For a few years, National Securities had something of an unusual ownership structure compared to other broker-dealer firm. Back in 2010, a pair of biotech investors, Lindsay Rosenwald and Michael Weiss, invested $3 million in the firm’s parent company, National Holdings. Then, in 2016, their company Fortress Biotech bought control of National Holdings. As Reuters noted in 2018, this purchase afforded Fortress Biotech an “in-house underwriter and a private sales force of about 700 brokers… to help it raise money for its stable of nine ventures that are developing new drugs or treatments.”
Then something else unusual happened. As the Reuters report describes, over several months in 2017, a National Securities analyst named Johnathan Aschoff recommended several biotechnology companies to the firm’s investors. One was Avenue Therapeutics, which had “no revenue and one drug in clinical trials,” and whose share price he predicted would grow 100% over the following year. Another was Checkpoint Therapeutics, whose share price he predicted would increase by almost eight dollars overt he following year. A third was Mustang Bio, whose share price Aschoff predicted would increase almost $10 over the following year.
The stock prices did not increase over the following year. Avenue Therapeutics’ shares fell 36%. Checkpoint Therapeutics’ shares fell from $10.75 to $2.60. Mustang’s share prices fell from $12 to $6.62. Aschoff’s predictions did not come to fruition. Why did he make them?
One possible reason offered by the Reuters report: all of those companies were controlled by Fortress Biotech. Aschoff did not disclose this conflict of interest in his recommendations, even though regulations mandate that brokers only recommend investments that are considered suitable for their customers, and biotech investments are considered highly risky.

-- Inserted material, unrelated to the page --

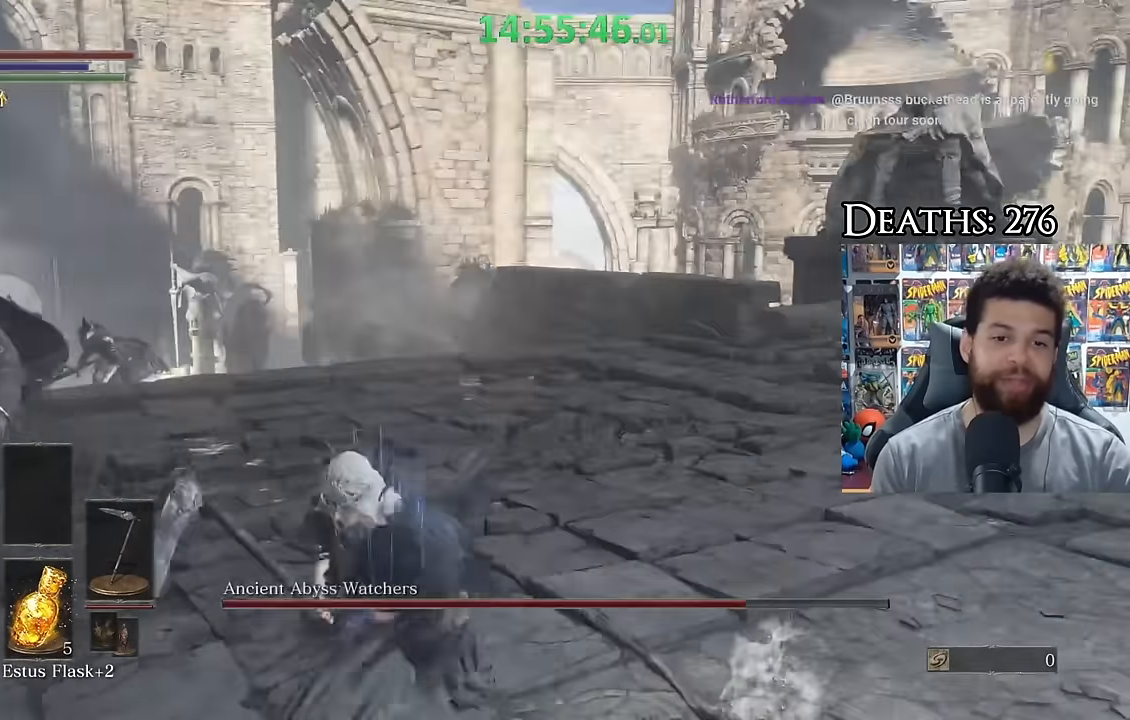
{"buttons": [], "right_stick": "center", "button_events": [[317, "B", "up"]]}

While the firm did disclose the arrangement in prospectuses for the investments, experts questioned the ethics of a company buying a brokerage to sell its own stocks. “I’ve never seen a firm that needs to raise a lot of capital acquire a brokerage for that purpose,” said a University of Nevada professor of securities law. “Most small investors don’t read the prospectus,” added a Cornell University finance professor. “If you are selling your own company, you want to sell it at the highest possible price. This is a situation that is very troublesome.”
While National Securities told Reuters that Aschoff’s were forthcoming about the conflict of interest, an ethics expert responded that the conflict of interest still applies, adding that National Securities’ ownership arrangement “raises questions about the ability of its analysts to remain independent and objective” when it comes to companies owned by Fortress. After Reuters questioned National Securities about its ownership arrangement, it dedicated a webpage to its majority shareholder that said the two companies “have built a unique model that inherently aligns Fortress’ business objectives with the financial interest of National’s clients.”
Then, a few months later, Fortress Biotech announced that it was selling its stake in National Securities to B. Riley Financial, an investment bank and broker-dealer firm. B. Riley reportedly sought to acquire National Holdings a few years earlier, and agreed in 2018 to buy Fortress Biotech’s stake for approximately $22.9 million. “The opportunity to strategically invest in a growing business, below book value and near cash value,” said B. Riley chairman Bryant Riley, “is in my view, an excellent investment for our stakeholders.”